External gross debt is forecast to be £3.6bn as at the 31st March 2015, and is expected to fall in 2015-16 to £3.5bn as Crossrail and Olympic debt repayments commence. However, in 2016-17 and 2017-18, external debt is again forecast to rise with external debt forecast to be at £3.8bn by the end of 2017-18, as the borrowing for the NLE is undertaken. However, just as with Crossrail, the principal of ‘supported funding’ will be ‘in-situ’ for the NLE debt: instead of BRS receipts, Enterprise Zone revenues and Community Infrastructure Levy (CIL)/Section 106 contributions will be used as the ring-fenced income stream to support the NLE borrowing and repay it.

Additional pressure is also placed on liquidity through

• downward pressure on investment returns, as a result of a continuing low interest rates, as policymakers seek to support the re-emergence of economic growth.
• funding the LLDC for the Olympicopolis out of cashflow. In 2015/16, this is expected to draw down an additional £95m from the GLA’s cash balances.

However, with GLA cash balances of some £1bn and core cash being used for this funding, there is more than adequate liquidity to support these additional liquidity pressures.

Counterparty risk is also a concern. Under the GIS investment arrangements, the GLA manages short term investments and cash balances for all other functional bodies, except Transport for London (TfL). Cash balances under investment management are forecast to be in the region of £1.8bn (including GLA cash balances). The GLA seeks to minimise counterparty risk by only investing in high quality institutions and by keeping the majority of investments in highly liquid instruments. The recent tightening of the financial regulatory environment by governments, in so far as it has strengthened the balance sheets of financial institutions, has also helped to reduce counterparty risk.

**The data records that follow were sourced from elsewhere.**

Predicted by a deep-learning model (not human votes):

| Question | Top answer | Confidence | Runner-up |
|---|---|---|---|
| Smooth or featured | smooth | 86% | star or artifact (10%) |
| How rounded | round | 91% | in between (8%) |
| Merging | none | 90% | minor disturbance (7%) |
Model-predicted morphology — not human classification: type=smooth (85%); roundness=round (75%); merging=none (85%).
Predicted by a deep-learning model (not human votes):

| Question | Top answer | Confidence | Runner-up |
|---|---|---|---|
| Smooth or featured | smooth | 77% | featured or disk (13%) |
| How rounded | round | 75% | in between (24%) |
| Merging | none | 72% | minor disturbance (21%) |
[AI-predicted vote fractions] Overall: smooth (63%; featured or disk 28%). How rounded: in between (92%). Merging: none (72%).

4.2 Links to Mayoral strategies and priorities

This TMSS is intrinsic to supporting the GLA element of the Mayor’s Budget and Capital Spending Plan for 2015-16 including the long term affordability of the Crossrail project and future funding obligations in respect of the NLE and the Housing Financial Transactions. .

Effective and prudent cash management is essential to protect the GLA against loss of capital and ensure adequate liquidity to meet spending obligations and aspirations.

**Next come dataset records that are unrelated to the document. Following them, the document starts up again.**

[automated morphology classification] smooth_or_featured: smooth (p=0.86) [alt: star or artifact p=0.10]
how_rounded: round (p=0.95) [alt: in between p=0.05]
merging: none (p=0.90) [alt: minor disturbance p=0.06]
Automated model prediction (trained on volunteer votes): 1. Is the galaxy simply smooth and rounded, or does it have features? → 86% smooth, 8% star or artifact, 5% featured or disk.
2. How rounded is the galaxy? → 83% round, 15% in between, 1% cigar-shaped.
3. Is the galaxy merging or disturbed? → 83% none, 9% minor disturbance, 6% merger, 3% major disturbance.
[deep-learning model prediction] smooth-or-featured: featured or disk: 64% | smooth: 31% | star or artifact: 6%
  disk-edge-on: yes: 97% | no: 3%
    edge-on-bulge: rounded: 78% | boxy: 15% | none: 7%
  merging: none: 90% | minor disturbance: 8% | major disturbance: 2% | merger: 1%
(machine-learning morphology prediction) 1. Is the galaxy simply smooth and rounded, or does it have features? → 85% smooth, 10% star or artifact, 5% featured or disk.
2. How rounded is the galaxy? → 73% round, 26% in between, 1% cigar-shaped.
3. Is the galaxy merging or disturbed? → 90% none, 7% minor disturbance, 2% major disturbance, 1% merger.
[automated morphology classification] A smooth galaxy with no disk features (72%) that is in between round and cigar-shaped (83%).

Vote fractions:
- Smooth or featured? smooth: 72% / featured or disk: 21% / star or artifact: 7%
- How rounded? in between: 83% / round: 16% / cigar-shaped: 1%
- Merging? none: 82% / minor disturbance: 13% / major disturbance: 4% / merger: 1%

4.3 Impact assessments and consultations

None required.

Financial implications are integral to the report and further comment is not required.

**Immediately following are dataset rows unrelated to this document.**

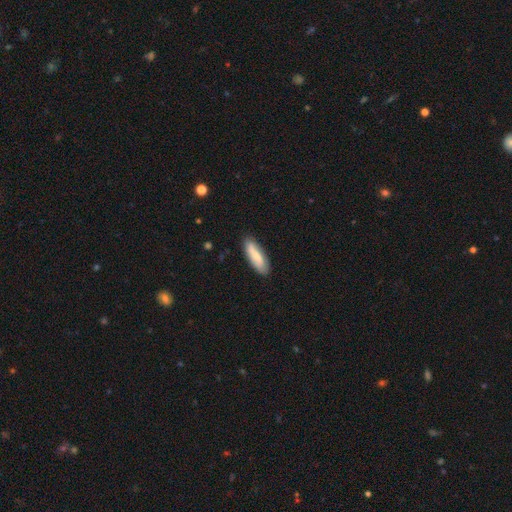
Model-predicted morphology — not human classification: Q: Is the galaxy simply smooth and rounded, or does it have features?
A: smooth — 71%.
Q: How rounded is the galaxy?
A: in between — 53%.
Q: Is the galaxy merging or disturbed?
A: none — 84%.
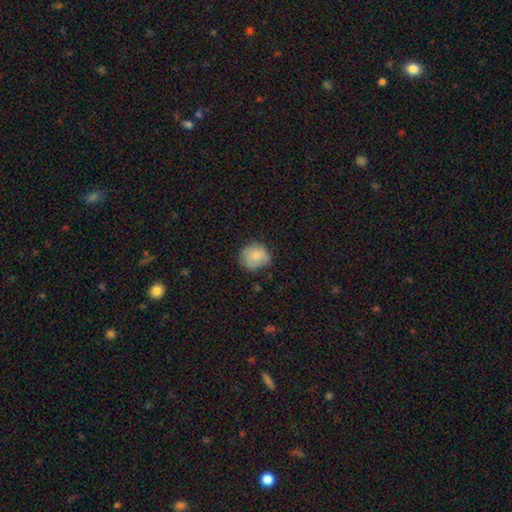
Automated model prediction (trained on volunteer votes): Smooth or featured? Predicted: smooth (p=0.76). How rounded? Predicted: round (p=0.84). Merging? Predicted: none (p=0.68).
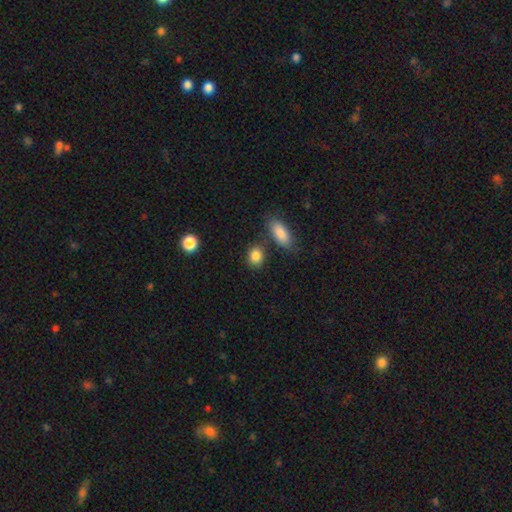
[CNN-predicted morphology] This appears to be a smooth galaxy with no disk features (87%) that is in between round and cigar-shaped (50%). Merging: none (75%).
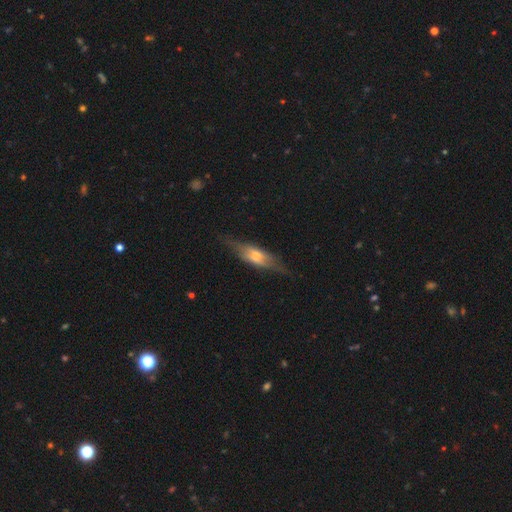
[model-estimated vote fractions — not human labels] Overall: featured or disk (57%; smooth 36%). Edge-on disk: yes (82%). Merging: none (74%).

Part 1of the Local Government Act 2003 introduced a new statutory regime to regulate the borrowing and capital expenditure of local authorities. Section 23(1)(d) and (e) provides that the Greater London Authority (GLA) and the functional bodies are local authorities for this purpose.

Section 3(1) of the 2003 Act provides that all local authorities are to determine and keep under review how much money they can borrow. Section 3(2) of the Act is more specific in relation to the Mayor and functional bodies by providing that the determination is to be made by the Mayor following consultation with the Assembly, in the case of the GLA, or the relevant functional body. As a result, borrowing limits could be changed in-year, as well as at the start of financial years. Under section 1 of that Act the GLA and the functional bodies may borrow money for any purpose relevant to their functions under any enactment or for the purposes of the prudent management of their financial affairs; they may also invest for the same purposes under section 12.

Under section 127 of the Greater London Authority Act 1999 the Authority has a duty to make arrangements for the proper administration of its affairs. Responsibility for the administration of those affairs lies with the Executive Director of Resources as the statutory chief finance officer of the Authority under section 127(2)(b) of the Act. The management of the Authority’s Treasury function and the development and monitoring of the Treasury strategy fall within this responsibility of the chief financial officer.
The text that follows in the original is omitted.